** TASK OBJECTIVE **
Return the line that has "thumb cmc: (1373, 738)" and all lines below it through the last, exactly as they stand; omit pictures.

** Named joint coordinates **
■ ■ ■
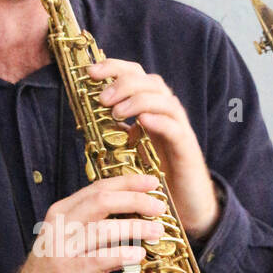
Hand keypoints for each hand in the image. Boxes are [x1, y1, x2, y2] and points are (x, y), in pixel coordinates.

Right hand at [3, 175, 164, 272]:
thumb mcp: (81, 249)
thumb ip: (105, 238)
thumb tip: (140, 227)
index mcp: (63, 213)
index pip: (98, 188)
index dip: (128, 183)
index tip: (152, 182)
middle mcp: (60, 225)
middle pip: (102, 200)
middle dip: (134, 199)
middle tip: (159, 207)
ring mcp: (61, 248)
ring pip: (103, 228)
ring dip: (135, 227)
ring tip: (156, 231)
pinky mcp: (66, 271)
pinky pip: (99, 258)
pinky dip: (122, 253)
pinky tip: (139, 254)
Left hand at [87, 60, 218, 238]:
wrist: (186, 205)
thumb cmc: (156, 176)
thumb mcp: (130, 149)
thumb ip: (114, 132)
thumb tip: (86, 118)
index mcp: (151, 109)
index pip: (136, 75)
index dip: (114, 67)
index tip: (90, 72)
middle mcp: (167, 114)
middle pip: (150, 81)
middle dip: (123, 83)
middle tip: (102, 99)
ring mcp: (179, 129)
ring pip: (164, 100)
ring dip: (138, 100)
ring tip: (117, 113)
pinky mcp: (187, 149)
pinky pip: (175, 128)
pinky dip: (159, 121)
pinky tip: (142, 122)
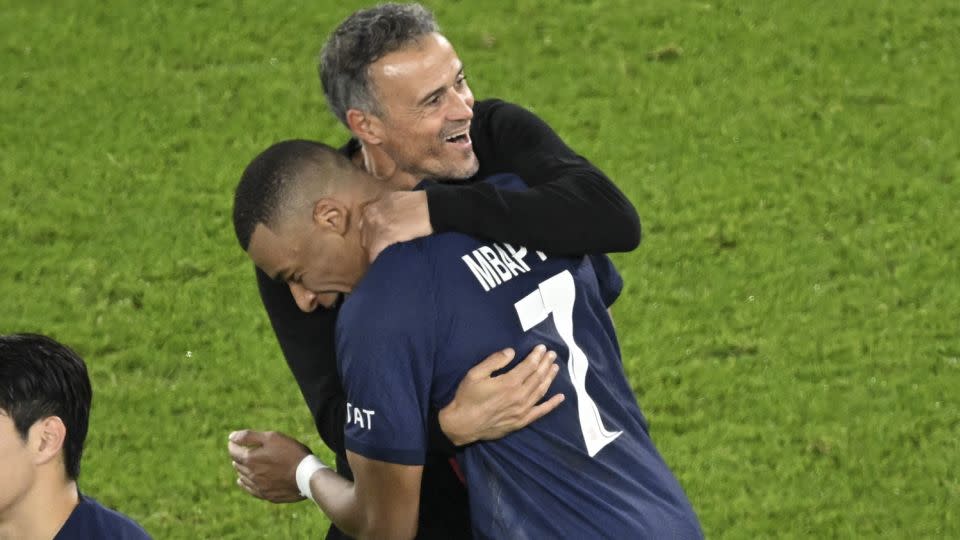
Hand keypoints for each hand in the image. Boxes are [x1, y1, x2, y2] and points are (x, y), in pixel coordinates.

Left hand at [228, 429, 310, 502]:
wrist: (307, 475)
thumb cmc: (291, 452)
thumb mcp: (271, 437)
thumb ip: (248, 436)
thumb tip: (231, 437)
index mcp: (250, 459)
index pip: (233, 451)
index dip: (233, 444)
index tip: (234, 440)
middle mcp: (251, 474)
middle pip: (237, 464)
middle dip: (238, 455)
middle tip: (243, 449)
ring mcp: (258, 486)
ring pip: (242, 476)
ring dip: (242, 468)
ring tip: (245, 463)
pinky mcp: (266, 495)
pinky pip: (249, 489)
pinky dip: (245, 483)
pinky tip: (243, 481)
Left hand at [360, 190, 431, 261]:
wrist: (428, 207)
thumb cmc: (417, 203)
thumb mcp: (394, 199)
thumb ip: (384, 207)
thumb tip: (383, 216)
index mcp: (374, 206)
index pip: (364, 222)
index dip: (369, 232)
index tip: (374, 237)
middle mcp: (372, 215)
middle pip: (364, 234)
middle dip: (369, 241)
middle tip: (377, 248)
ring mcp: (377, 225)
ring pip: (368, 243)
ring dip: (372, 250)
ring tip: (379, 256)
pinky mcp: (385, 236)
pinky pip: (374, 250)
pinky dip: (375, 257)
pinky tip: (377, 262)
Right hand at [439, 345, 564, 445]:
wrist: (462, 425)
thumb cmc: (467, 397)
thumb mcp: (475, 374)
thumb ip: (494, 361)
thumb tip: (511, 351)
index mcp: (509, 383)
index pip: (529, 366)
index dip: (537, 356)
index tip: (542, 347)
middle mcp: (519, 396)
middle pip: (537, 377)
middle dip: (545, 364)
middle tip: (552, 354)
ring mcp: (522, 410)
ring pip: (541, 391)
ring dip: (549, 378)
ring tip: (555, 368)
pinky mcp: (521, 421)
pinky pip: (541, 412)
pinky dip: (552, 404)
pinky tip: (560, 397)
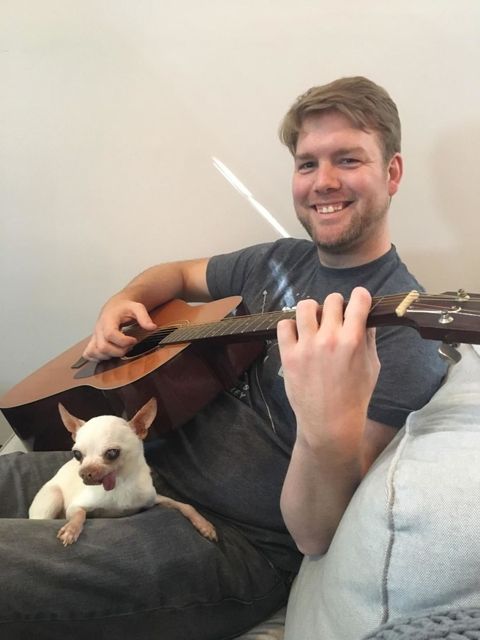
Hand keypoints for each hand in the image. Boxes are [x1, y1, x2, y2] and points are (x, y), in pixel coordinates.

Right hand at [82, 298, 156, 360]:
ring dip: (110, 355)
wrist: (116, 305)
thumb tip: (152, 327)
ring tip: (121, 349)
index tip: (134, 340)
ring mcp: (94, 336)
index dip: (123, 341)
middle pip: (103, 347)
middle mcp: (98, 328)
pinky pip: (88, 353)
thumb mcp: (138, 308)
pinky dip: (98, 357)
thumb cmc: (126, 307)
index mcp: (108, 319)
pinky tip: (110, 353)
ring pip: (95, 352)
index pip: (110, 334)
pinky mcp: (93, 341)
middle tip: (129, 346)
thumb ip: (144, 317)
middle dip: (119, 351)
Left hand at [277, 287, 379, 452]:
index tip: (358, 300)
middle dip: (336, 305)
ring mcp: (307, 346)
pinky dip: (291, 326)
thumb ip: (369, 338)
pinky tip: (298, 335)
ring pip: (305, 306)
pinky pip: (284, 325)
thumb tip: (367, 317)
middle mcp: (329, 339)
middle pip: (331, 300)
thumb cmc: (355, 396)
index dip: (360, 296)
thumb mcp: (372, 366)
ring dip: (312, 310)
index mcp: (354, 340)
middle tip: (335, 317)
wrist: (330, 423)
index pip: (358, 300)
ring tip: (314, 322)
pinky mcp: (289, 355)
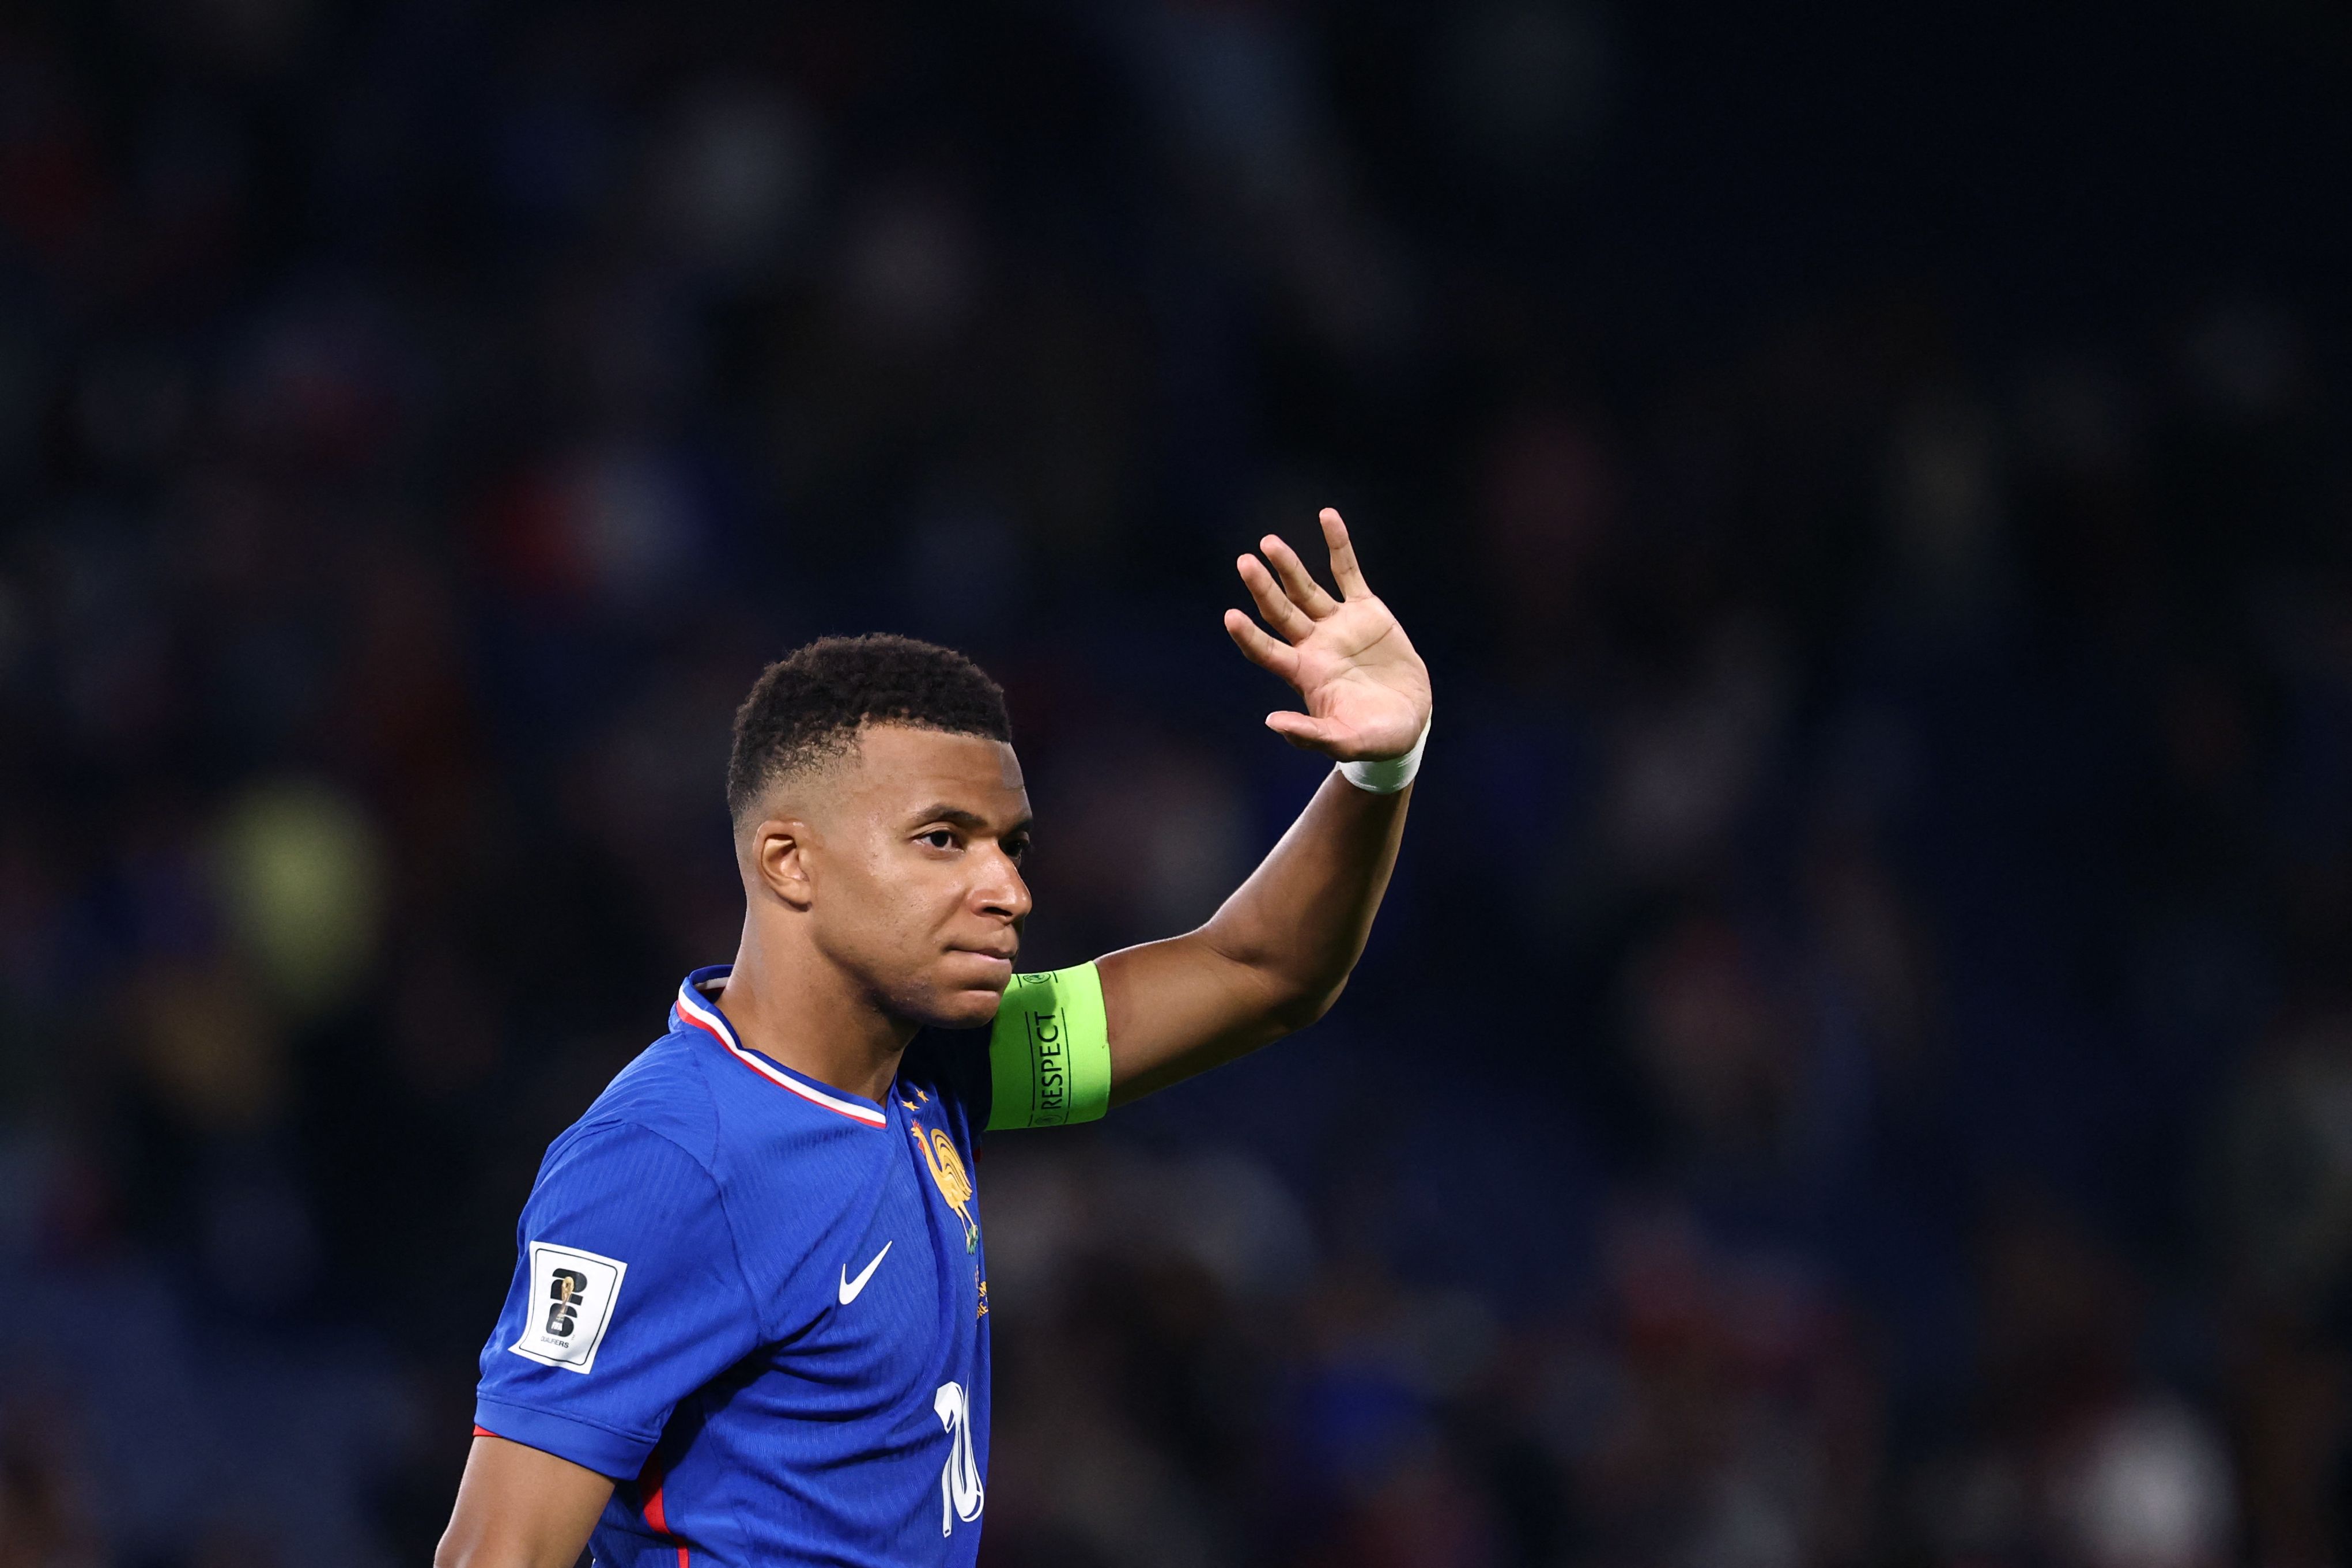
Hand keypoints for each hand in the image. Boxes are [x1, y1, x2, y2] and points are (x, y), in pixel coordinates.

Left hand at [1224, 508, 1431, 759]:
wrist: (1409, 721)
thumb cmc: (1373, 738)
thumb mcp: (1344, 741)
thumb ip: (1310, 735)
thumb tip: (1271, 722)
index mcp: (1303, 674)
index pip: (1267, 651)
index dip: (1249, 636)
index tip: (1231, 617)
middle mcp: (1314, 644)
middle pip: (1281, 612)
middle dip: (1263, 589)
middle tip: (1245, 563)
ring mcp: (1338, 624)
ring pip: (1306, 589)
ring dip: (1289, 566)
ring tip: (1268, 543)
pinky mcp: (1366, 610)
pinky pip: (1348, 572)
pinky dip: (1339, 545)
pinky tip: (1327, 517)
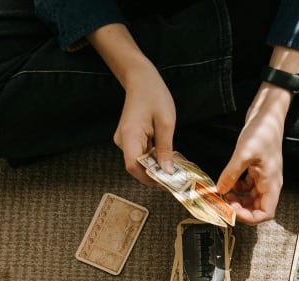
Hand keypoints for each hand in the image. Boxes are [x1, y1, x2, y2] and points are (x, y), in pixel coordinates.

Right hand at [116, 64, 175, 185]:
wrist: (140, 79)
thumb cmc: (154, 95)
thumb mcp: (166, 122)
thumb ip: (165, 148)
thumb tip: (167, 171)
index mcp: (129, 136)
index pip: (133, 166)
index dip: (149, 178)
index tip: (167, 183)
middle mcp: (122, 140)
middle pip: (137, 167)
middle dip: (155, 175)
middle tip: (176, 179)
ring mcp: (124, 140)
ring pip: (139, 161)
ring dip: (155, 167)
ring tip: (174, 169)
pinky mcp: (129, 139)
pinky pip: (140, 154)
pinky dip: (153, 158)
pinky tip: (166, 158)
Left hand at [217, 86, 288, 224]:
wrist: (267, 114)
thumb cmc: (263, 131)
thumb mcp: (244, 154)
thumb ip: (231, 174)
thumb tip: (220, 190)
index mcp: (271, 183)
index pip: (266, 212)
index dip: (250, 217)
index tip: (234, 211)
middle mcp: (269, 183)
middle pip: (257, 208)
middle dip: (241, 209)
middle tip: (225, 204)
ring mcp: (264, 176)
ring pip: (252, 198)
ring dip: (239, 200)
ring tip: (224, 194)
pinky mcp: (257, 169)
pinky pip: (248, 187)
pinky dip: (238, 189)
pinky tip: (229, 183)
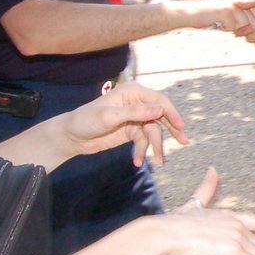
■ ■ ■
** ANSWER SECTION **
thumb cmc: (1373, 738)
thumb mcp: (1344, 741)
thumb ip: (1310, 735)
thumb tip: (1271, 722)
index mcp: (1303, 674)
index pip: (1267, 651)
index dip: (1249, 636)
index tip: (1231, 617)
middle mcp: (1314, 644)
middle pip: (1281, 612)
middle dip: (1263, 589)
middle tip: (1245, 563)
ring mcp: (1338, 624)
ring pip: (1306, 589)
ring dip: (1289, 566)
ring tip: (1268, 543)
pinky mcp: (1366, 610)
pinky pip: (1348, 572)
pinky dip: (1339, 545)
pinky tip: (1327, 517)
Hand keypoints for each hand in the image. Boxes are [x1, y1, x2, y2] and points are (x, y), in pixel coordinates.

Right hand at [116, 64, 175, 185]:
wrist: (140, 79)
thumb cmc: (154, 95)
thumb mcp: (166, 122)
thumb ip: (165, 148)
thumb tip: (167, 171)
index mcp: (129, 136)
index pip: (133, 166)
index dip: (149, 178)
index tip: (167, 183)
middle mcp: (122, 140)
middle pip: (137, 167)
middle dip: (155, 175)
middle tip: (176, 179)
ring mcp: (124, 140)
ring pip: (139, 161)
ring dip: (155, 167)
ring tip: (174, 169)
pinky mcp: (129, 139)
pinky pip: (140, 154)
pinky dip: (153, 158)
pinky tip: (166, 158)
Left hand at [217, 86, 288, 224]:
wrist: (267, 114)
thumb cmc: (263, 131)
thumb mcp: (244, 154)
thumb ip: (231, 174)
thumb tip: (220, 190)
index mcp: (271, 183)
index pip: (266, 212)
index dip: (250, 217)
index tip: (234, 211)
middle mcp: (269, 183)
middle pip: (257, 208)
middle dip: (241, 209)
middle tip: (225, 204)
ring mcp: (264, 176)
ring pip: (252, 198)
ring dip: (239, 200)
ring tip: (224, 194)
pinky mcp: (257, 169)
pinky pip: (248, 187)
pinky dip: (238, 189)
pinky tip: (229, 183)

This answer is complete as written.